I drew my claws against the bark of the tree underneath my body for what felt like the hundredth time. Memorizing it.

Feeling it.

"You seem to love this tree," someone murmured, so abrupt and jarring compared to the softness of the wind and dying leaves that it startled me; I didn't open my eyes, though I did try to relax my ears from the reflexive drawn-back position they'd fallen into.

I knew who was speaking to me, but to be honest, he made me incredibly uncomfortable. I'd met a lot of people in the course of my life, short as it was, but out of every single person I'd ever met, Thomas was the only one who'd never smiled, not even once.
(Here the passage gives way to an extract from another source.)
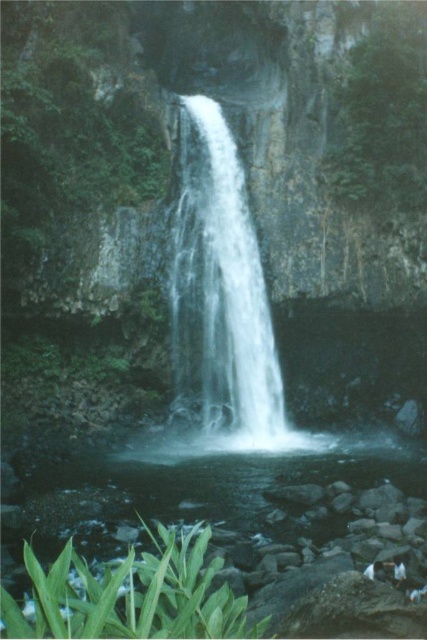
From the picture: You are a photographer planning to capture the white smooth waterfall at center and the green leafy plant at lower left in a single shot. Based on their sizes in the image, which object should you focus on to ensure both are clearly visible in the frame?

The white smooth waterfall at center occupies less space than the green leafy plant at lower left, so focusing on the larger green leafy plant at lower left would help ensure both are clearly visible in the frame.

You are standing at the point marked by the coordinates point (222,278) in the image. Based on the scene description, what would you most likely see directly in front of you?

The point (222,278) marks the white smooth waterfall at center, so you would see the waterfall directly in front of you.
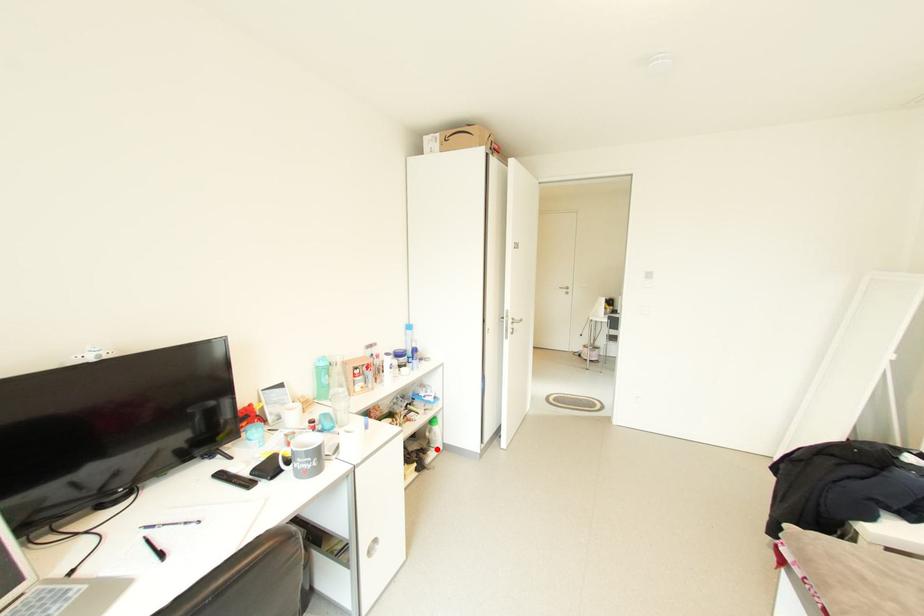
He was the furthest thing from the traditional legends that people still, to that very day, told their children around Christmas.

Saint Thomas, the Red Fairy... the Lover and Mate of Late Saint Nicholas was the source of the legend of Santa Clause... but there were most certainly no "Ho ho ho's" to be found with the statue-like gloomball of a guy.

I took a breath and finally opened my eyes, twisting to look up at him... but to my surprise, he was already sitting on the ground beside me, back against the bark. The contrast between the nature around him and his looks was... well, profound, to say the least. 

One thing's for sure, I thought with a shiver, skin prickling as the icy temperature around his body began to spread out. He definitely doesn't look like he belongs in warm woods.

Which, of course, was true. 

I didn't interact with Thomas very much even when I saw him, because of the people Sebastian occasionally invited over to his manor, this guy was among the top three most antisocial. He was almost always reading something. Chi told me once, about ten days after I'd first met him, that it was mostly for show. Reading allowed him to avoid having to speak to anyone.

I personally hadn't chatted with him very much as a result, but let's be honest, even if I had spoken to him I'd have eventually been put off. Thomas was, in a nutshell, melancholy on legs.

My eyes ached trying to adjust to his bizarre pigmentation and I squinted.

He noticed, but chose not to say anything, instead simply hooking a strand of hair behind his extremely long, pointy, elf-like ear. Hair like iridescent white diamonds rippled as it was adjusted, spreading like disturbed liquid to lay splayed against skin as white and undefined as a roman sculpture... at least, if the sculpture had been made of opals rather than stone.